Warning to technology vendors that service the healthcare industry: nearly half of serious data breaches occur in the healthcare sector and the majority are caused by a third party.

There are five common ways technology vendors set themselves up – and their healthcare customers – for a data breach that could be catastrophic to patients’ privacy and the vendor’s reputation.

1. Failure to assess risk. The HIPAA Security Rule requires that certain organizations, known as covered entities and business associates, regularly perform risk assessments. Yet 33 percent never have, increasing the rate of healthcare data breaches.

Businesses that skip this assessment typically struggle to find enough staff time to take it on. And no doubt, it’s intensive work. But not having enough staff on hand to perform it won’t spare your organization from litigation, fines, remediation and restitution which can reach into the millions of dollars in the event a data breach is traced back to you.

Action: Implement and stick to a risk assessment policy that includes a periodic review of data inventories and critical assets; administrative, physical and technical safeguards; and regular re-evaluations of risk to protected health information.

2. Lack of awareness of system activity. Given that many breaches aren’t discovered until months later, too many organizations are in the dark about threat attempts. In one of the most notorious examples, while the Anthem breach of 80 million records wasn’t announced to the public until February 2015, subsequent forensics traced the beginning of the breach to April 2014. That’s 11 months of covert activity. Such delays are actually more common than not, with research showing that only 5 percent of breaches are discovered within three months of entry.

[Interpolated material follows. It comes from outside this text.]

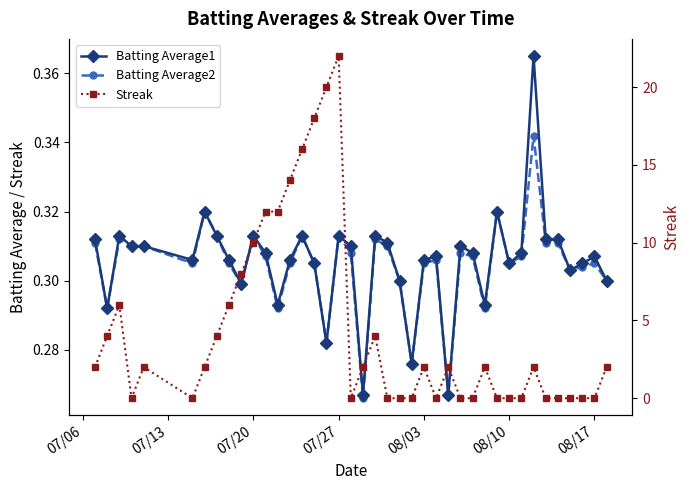

How many interior local valleys does the Batting Average2 series have?

11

Action: Enable continuous logging; keep these logs protected; and perform regular system activity reviews – an essential component of risk management.

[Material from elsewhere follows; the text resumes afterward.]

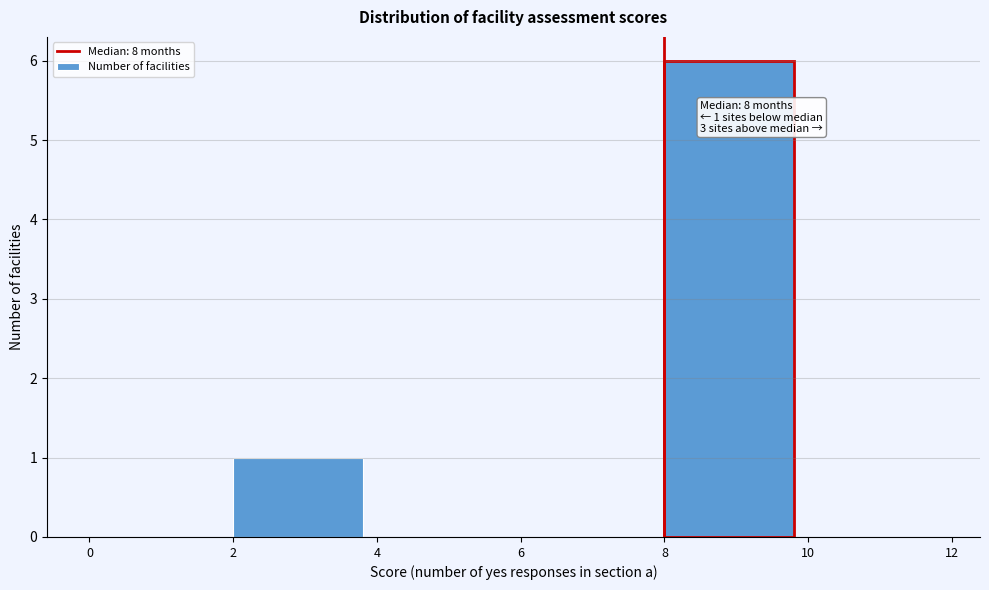

Over which range of the x-axis is the bar tallest?

8 to 10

3. Patching fail. Failure to keep up-to-date with patches and firmware has led to previous breaches, including one at ACMHS that resulted in a $150,000 fine. Although security patches should be applied as soon as they are released, they frequently aren’t. Of course, patches are sometimes faulty. For example, while ACMHS was found to be negligent, the resulting fine that was issued happened on the heels of a year of patching woes for most Microsoft customers. It’s a balancing act to decide whether to deal with the fallout of a botched patch, or wait to receive one that’s error-free.

Action: Document your decisions of what and when to patch, but don’t stop progress for what could be a long wait for perfection.

4. Lack of proper training. General Security Awareness training is a HIPAA requirement. But what about training for Secure Development Practices? Or training on your Software Development Lifecycle? Healthcare technology vendors should make both a part of mandatory training. As web-based solutions increasingly perform or support hospital workflows, it is essential that vendors understand the potential security risks of the applications they build. Vulnerabilities abound, and include un-validated parameters, broken access controls, cross-site scripting flaws, insecure use of cryptography and more.

Action: Check out the Open Web Application Security Project (OWASP) at www.owasp.org. This is a great resource for third parties that support or deploy software to learn about the top security issues in web apps and services.

5. Failure to manage change. Change control is the process of managing change to an organization’s environment and assessing the potential impact on business. And it is something that just a little over half of organizations apply to their information technology assets and business processes. Now consider that 80 percent of unplanned outages are due to ill-planned changes made by operations staff or developers, and that the average cost of downtime is around the $8,000 per minute mark.

Action: Study the IT Process Institute’s Visible Ops Handbook. This gives vendors insight on several change-related security measures, such as reducing access to systems that can be changed; the importance of having detailed information about all IT assets, and how to build a RACI; how to create a repeatable build library; and making continual improvement a part of the vendor’s IT culture.

Circling back to that risk assessment, once it’s performed, any revealed vulnerabilities should be quickly fixed—before the bad guys exploit them. Yet only 5 percent of organizations affected by a breach resolve the underlying security issue within a month. The vast majority are resolved months or more than a year later, or never at all.